“Struggle” is well known in American culture, and is sometimes linked to two historic sources — first is the notion of “Puritan ethics” that were brought over on the Mayflower by our Founding Fathers; and second is the Depression, which many people reference as the excuse behind their own tendency to struggle in the world (even when they themselves did not experience the Depression firsthand). When you burrow down on any American’s tendency to struggle, these two historical events often surface to explain or rationalize the well-known mental habit pattern.
As usual, I have a somewhat contrarian perspective on the matter. It is my belief that the notion that life must be a struggle is linked to two psychological (not historical) precedents.
First is the cultural norm, which in the U.S. is often linked to a psychological types pattern of ESTJ preferences. We are said to have an ESTJ culture in the U.S. The underlying temperament that informs this pattern also appears to be the most common in the culture as a whole (the largest percentage of our population), so no surprise that its mindset would prevail. I refer to this temperament as the “Stabilizer.”
There are many wonderful, admirable aspects to this noble temperament that inform the core of who we are as countrymen and patriots… AND this virtuous temperament can sometimes foster a pessimistic, worst-case point-of-view. In other words, this temperament believes that work is to be taken seriously, and play should be earned. Anyone who does not abide by that mindset is considered frivolous and seldom taken seriously. Even Santa Claus checks his magical list to make sure you have been “good” before you are allowed to have your Christmas gift.
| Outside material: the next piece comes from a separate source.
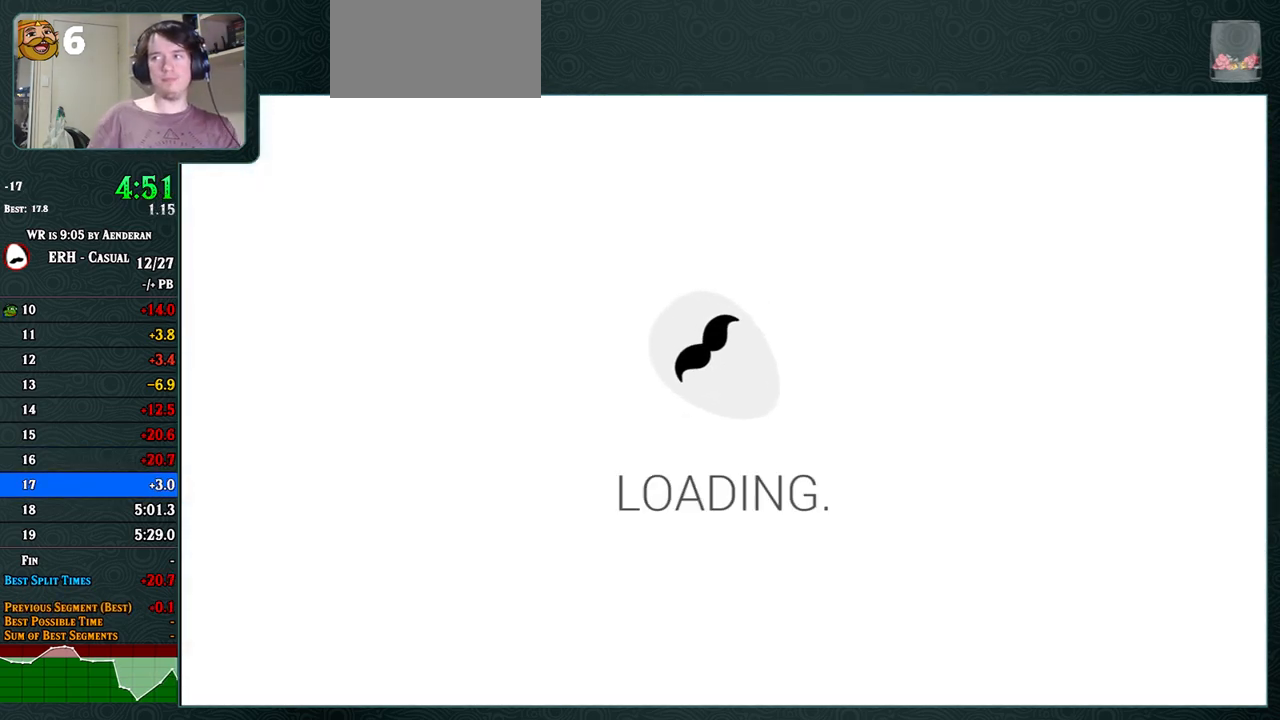
{"buttons": [], "left_stick": "center", "events": []}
So this is the prevailing attitude of the U.S. Collective, and I think most of us here have some familiarity with that mindset, whether through our cultural myths of hardworking individuals; or through first-hand experiences of its being taught overtly in school; or from reporting to a job where the idea was perpetuated throughout the company culture. It is present in some form all around us — from Boy Scout troops to government institutions (consider the postal service motto, “neither rain nor snow nor dark of night”) to Fortune 500 boardrooms.
Mind you, these are ideals, so even the most straight-laced representatives of this temperament are unable to live up to its impossibly high standards. While it may be easier for people who innately have this temperament pattern to feel validated around their values in this climate, it is still no cakewalk. Stabilizers may require even more help and support than those with less common temperaments to separate from the Collective and forge themselves into unique individuals.
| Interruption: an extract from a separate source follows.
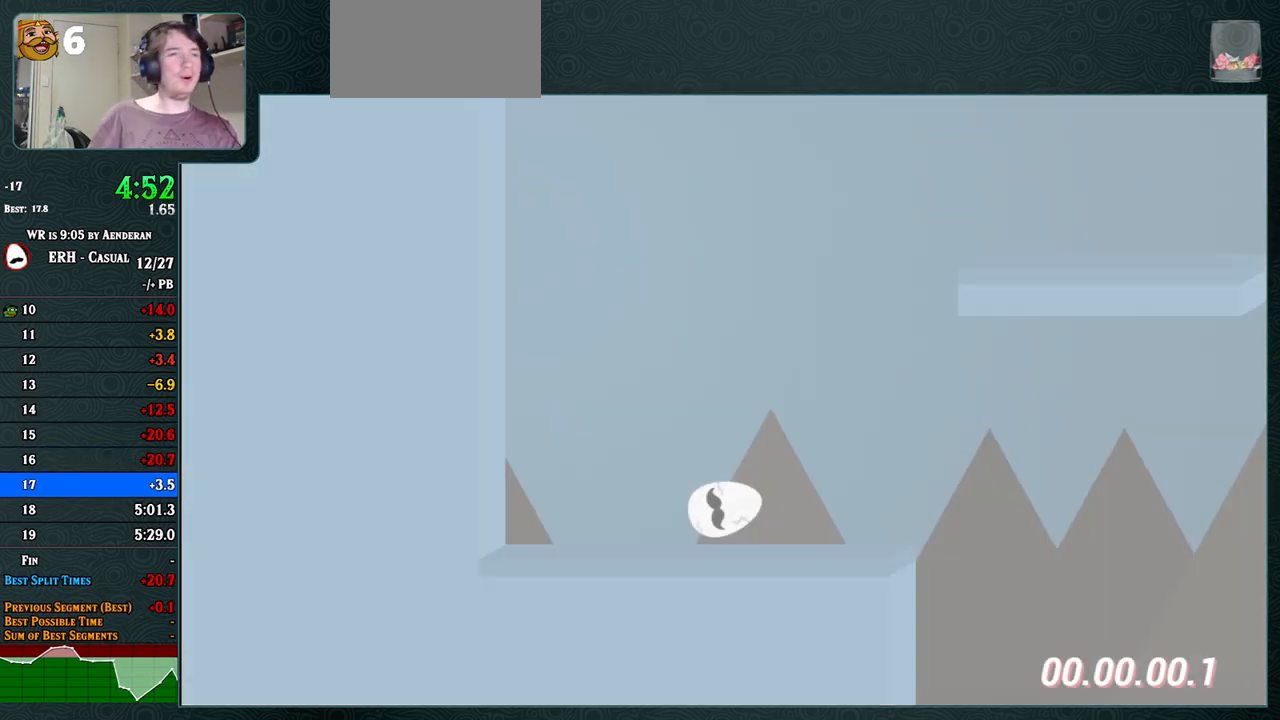
{"buttons": [], "left_stick": "center", "events": [[250, "R1", "down"], [383, "R1", "up"]]}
Now, the second psychological precedent is even more pernicious, since it lives within rather than without. Struggle is commonly a byproduct of our Inner Critic, who will frequently push us towards workaholism and suffering, and is anti-life in general. It is often the source of depression, and may go so far as to encourage suicide when one does not live up to its outrageously high standards.
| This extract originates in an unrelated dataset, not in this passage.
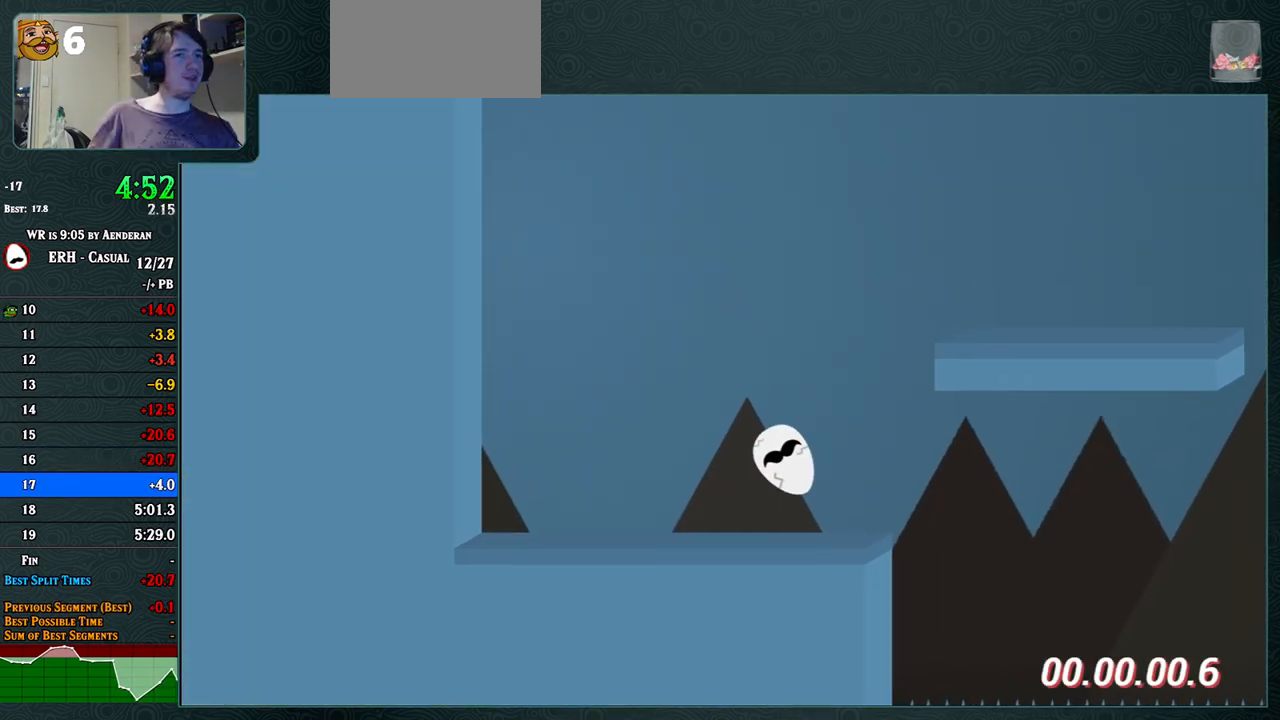
{"buttons": ["CROSS", "R1"], "left_stick": "center", "events": [[150, "CROSS", "down"], [283, "R1", "down"]]}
We all have this Inner Critic, and it is probably the shadow archetype most painfully familiar to each of us. Unchecked, the Inner Critic may end up running the show, and perhaps drive us mercilessly into the ground. It is the slavedriver that chains us to the oars and deprives us of food and water as it cracks the whip and admonishes us to work harder harder harder… which coincides with the Collective’s encouragement to also “work hard” and be outwardly “successful” as well. Freeing ourselves from this unconscious prison of suffering typically demands a confrontation and reconciliation of some kind with this disquieting aspect of our Self.
Our tendency to suffering is thus pressured on us from two angles — from within and from without. In this way, these two psychological forces collude and keep many people in our population miserable.
These two powers press on us unrelentingly, and protect the little “s” self, while the oppressed part of us that is entitled to self-expression, along with its accompanying joy and happiness, are aspects of the capital “S” Self that the Collective discourages. Thus, it can be an act of genuine courage to confront this indoctrination in order to embrace grace and flow and ease in our lives in its place, and to take a stand for the capital “S” Self over the little “s” self, which has all odds stacked against it.
“Personality is the supreme realization of the innate idiosyncracy of a living being. It is an act of high courage flung in the face of life, the absolute affirmation of all that constitutes the individual, the most successful adaptation to the universal conditions of existence coupled with the greatest possible freedom for self-determination.” -Jung
I often hear about the historic precedents — the Depression and the Puritan ethics — and I suspect they are convenient “hooks” to hang baggage on that is truthfully generated by these twin psychological cannons aimed at us from the Collective outside and the inner world inside, and our work as individuals is about coming to terms with those psychological forces and reconciling them (and we as coaches support that numinous process).